- WHAT NEEDS TO BE DONE: The task calls for an exact copy of the records, without any images.

- GIVEN DATA:
"""
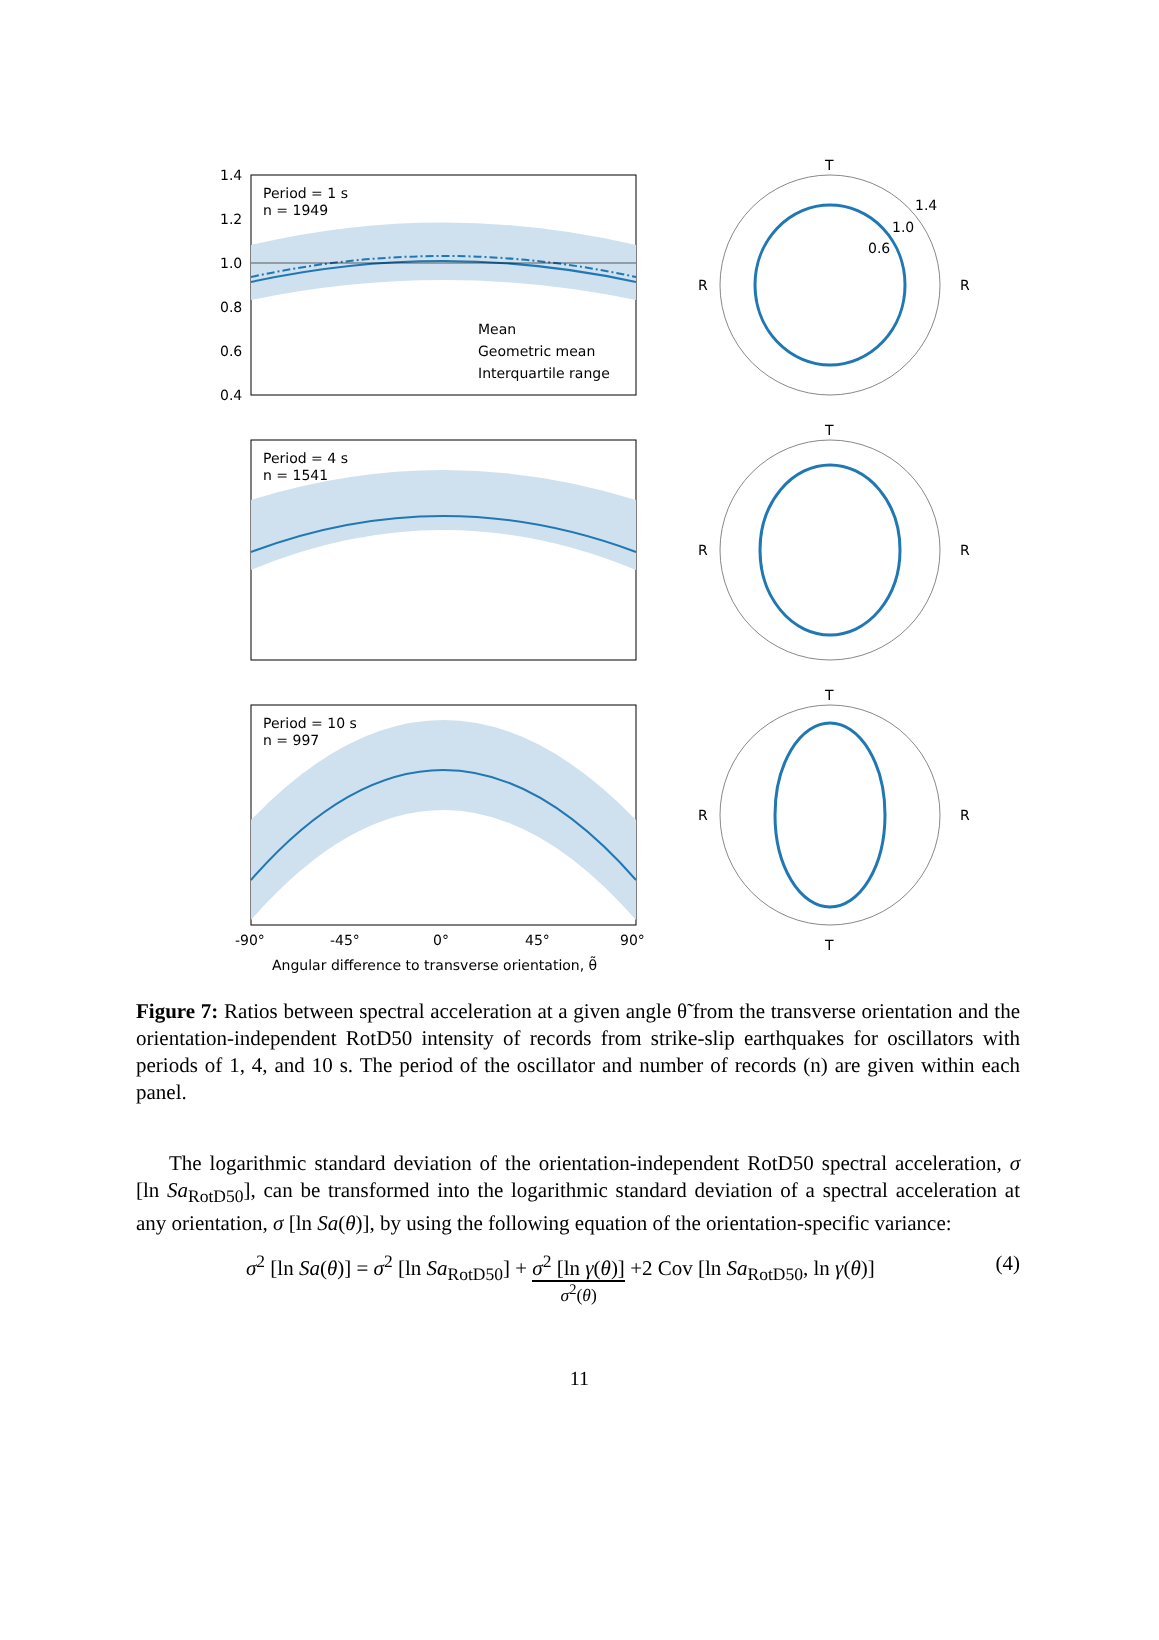Period = 1 s
n = 1949
Mean
Geometric mean
Interquartile range
1.4
1.2
1.0
0.8
0.6
0.4
Period = 4 s
n = 1541
Period = 10 s
n = 997
-90°
-45°
0°
45°
90°
Angular difference to transverse orientation, θ̃
T
R
R
1.4
1.0
0.6
T
R
R
T
R
R
T
Figure 7: Ratios between spectral acceleration at a given angle θ̃ from the transverse orientation and the orientation-independent RotD50 intensity of records from strike-slip earthquakes for oscillators with periods of 1, 4, and 10 s. The period of the oscillator and number of records (n) are given within each panel.
The logarithmic standard deviation of the orientation-independent RotD50 spectral acceleration, σ [ln Sa<sub>RotD50</sub>], can be transformed into the logarithmic standard deviation of a spectral acceleration at any orientation, σ [ln Sa(θ)], by using the following equation of the orientation-specific variance:
σ<sup>2</sup> [ln Sa(θ)] = σ<sup>2</sup> [ln Sa<sub>RotD50</sub>] + σ<sup>2</sup> [ln γ(θ)]
σ<sup>2</sup>(θ) +2 Cov [ln Sa<sub>RotD50</sub>, ln γ(θ)] (4)
11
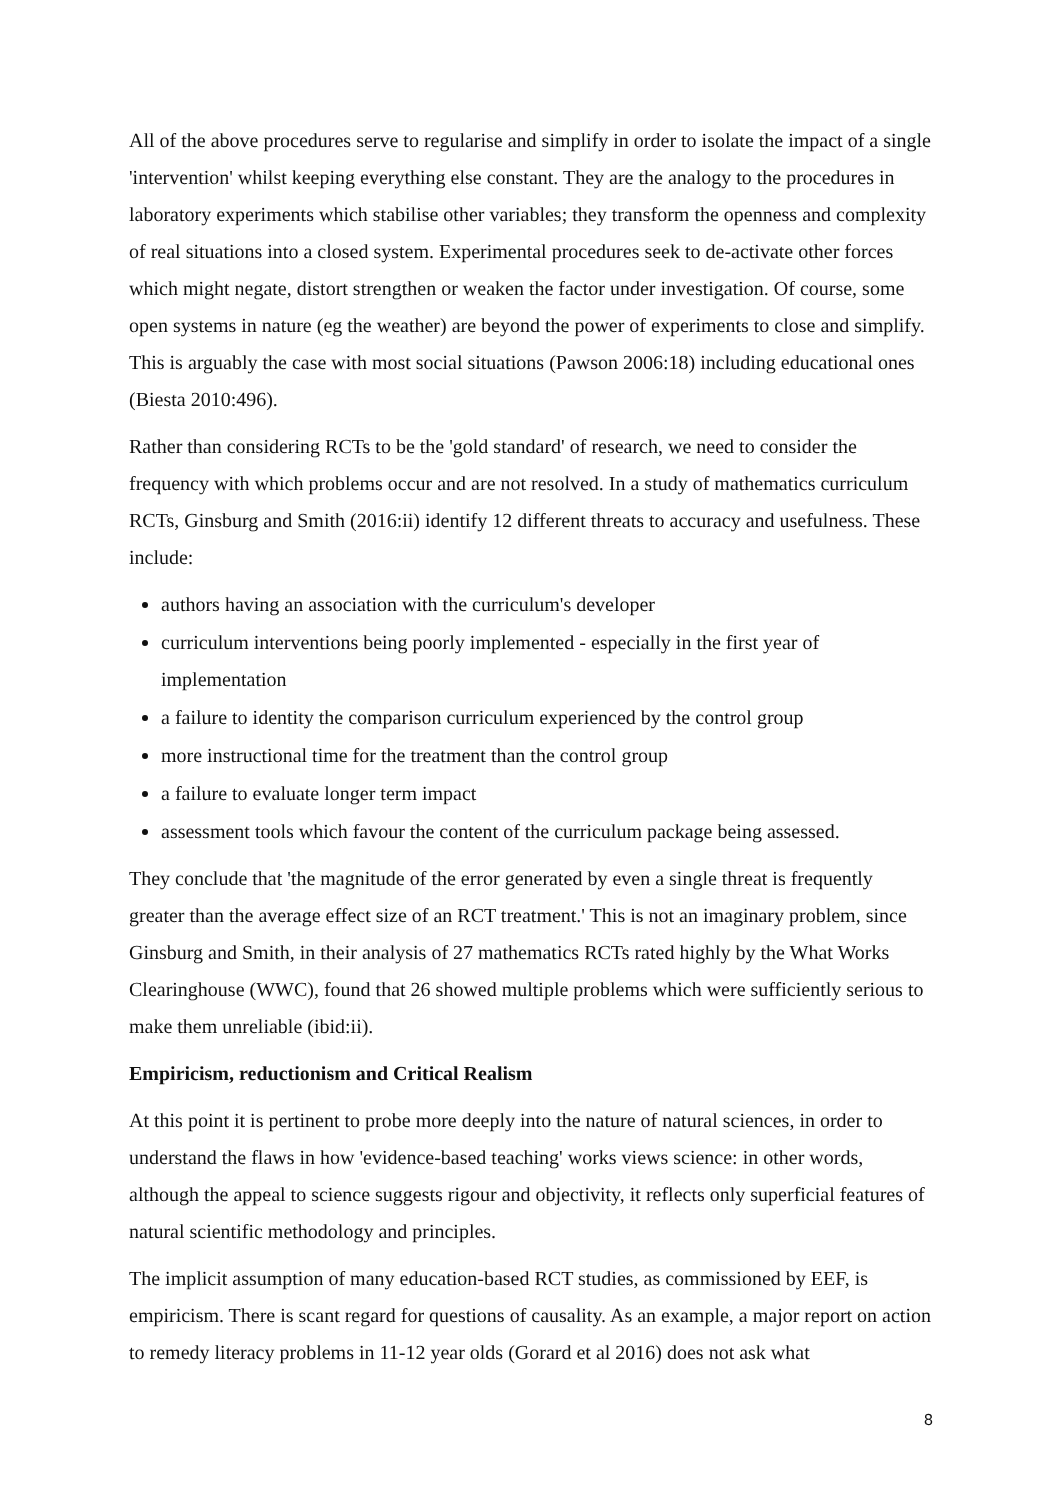All of the above procedures serve to regularise and simplify in order to isolate the impact of a single 'intervention' whilst keeping everything else constant. They are the analogy to the procedures in laboratory experiments which stabilise other variables; they transform the openness and complexity of real situations into a closed system. Experimental procedures seek to de-activate other forces which might negate, distort strengthen or weaken the factor under investigation. Of course, some open systems in nature (eg the weather) are beyond the power of experiments to close and simplify. This is arguably the case with most social situations (Pawson 2006:18) including educational ones (Biesta 2010:496).
Rather than considering RCTs to be the 'gold standard' of research, we need to consider the frequency with which problems occur and are not resolved. In a study of mathematics curriculum RCTs, Ginsburg and Smith (2016:ii) identify 12 different threats to accuracy and usefulness. These include:
authors having an association with the curriculum's developer
curriculum interventions being poorly implemented - especially in the first year of implementation
a failure to identity the comparison curriculum experienced by the control group
more instructional time for the treatment than the control group
a failure to evaluate longer term impact
assessment tools which favour the content of the curriculum package being assessed.
They conclude that 'the magnitude of the error generated by even a single threat is frequently greater than the average effect size of an RCT treatment.' This is not an imaginary problem, since Ginsburg and Smith, in their analysis of 27 mathematics RCTs rated highly by the What Works Clearinghouse (WWC), found that 26 showed multiple problems which were sufficiently serious to make them unreliable (ibid:ii).
Empiricism, reductionism and Critical Realism
At this point it is pertinent to probe more deeply into the nature of natural sciences, in order to understand the flaws in how 'evidence-based teaching' works views science: in other words, although the appeal to science suggests rigour and objectivity, it reflects only superficial features of natural scientific methodology and principles.
The implicit assumption of many education-based RCT studies, as commissioned by EEF, is empiricism. There is scant regard for questions of causality. As an example, a major report on action to remedy literacy problems in 11-12 year olds (Gorard et al 2016) does not ask what
8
"""
- COMPLETED TASK:
Period = 1 s
n = 1949
Mean
Geometric mean
Interquartile range
1.4
1.2
1.0
0.8
0.6
0.4
Period = 4 s
n = 1541
Period = 10 s
n = 997
-90°
-45°
0°
45°
90°
Angular difference to transverse orientation, θ̃
T
R
R
1.4
1.0
0.6
T
R
R
T
R
R
T
Figure 7: Ratios between spectral acceleration at a given angle θ̃ from the transverse orientation and the orientation-independent RotD50 intensity of records from strike-slip earthquakes for oscillators with periods of 1, 4, and 10 s. The period of the oscillator and number of records (n) are given within each panel.
The logarithmic standard deviation of the orientation-independent RotD50 spectral acceleration, σ [ln Sa<sub>RotD50</sub>], can be transformed into the logarithmic standard deviation of a spectral acceleration at any orientation, σ [ln Sa(θ)], by using the following equation of the orientation-specific variance:
σ<sup>2</sup> [ln Sa(θ)] = σ<sup>2</sup> [ln Sa<sub>RotD50</sub>] + σ<sup>2</sup> [ln γ(θ)]
σ<sup>2</sup>(θ) +2 Cov [ln Sa<sub>RotD50</sub>, ln γ(θ)] (4)
11
All of the above procedures serve to regularise and simplify in order to isolate the impact of a single 'intervention' whilst keeping everything else constant. They are the analogy to the procedures in laboratory experiments which stabilise other variables; they transform the openness and complexity of real situations into a closed system. Experimental procedures seek to de-activate other forces which might negate, distort strengthen or weaken the factor under investigation. Of course, some open systems in nature (eg the weather) are beyond the power of experiments to close and simplify. This is arguably the case with most social situations (Pawson 2006:18) including educational ones (Biesta 2010:496).
Rather than considering RCTs to be the 'gold standard' of research, we need to consider the frequency with which problems occur and are not resolved. In a study of mathematics curriculum RCTs, Ginsburg and Smith (2016:ii) identify 12 different threats to accuracy and usefulness. These include:
authors having an association with the curriculum's developer
curriculum interventions being poorly implemented - especially in the first year of implementation
a failure to identity the comparison curriculum experienced by the control group
more instructional time for the treatment than the control group
a failure to evaluate longer term impact
assessment tools which favour the content of the curriculum package being assessed.
They conclude that 'the magnitude of the error generated by even a single threat is frequently greater than the average effect size of an RCT treatment.' This is not an imaginary problem, since Ginsburg and Smith, in their analysis of 27 mathematics RCTs rated highly by the What Works Clearinghouse (WWC), found that 26 showed multiple problems which were sufficiently serious to make them unreliable (ibid:ii).
Empiricism, reductionism and Critical Realism
At this point it is pertinent to probe more deeply into the nature of natural sciences, in order to understand the flaws in how 'evidence-based teaching' works views science: in other words, although the appeal to science suggests rigour and objectivity, it reflects only superficial features of natural scientific methodology and principles.
The implicit assumption of many education-based RCT studies, as commissioned by EEF, is empiricism. There is scant regard for questions of causality. As an example, a major report on action to remedy literacy problems in 11-12 year olds (Gorard et al 2016) does not ask what
8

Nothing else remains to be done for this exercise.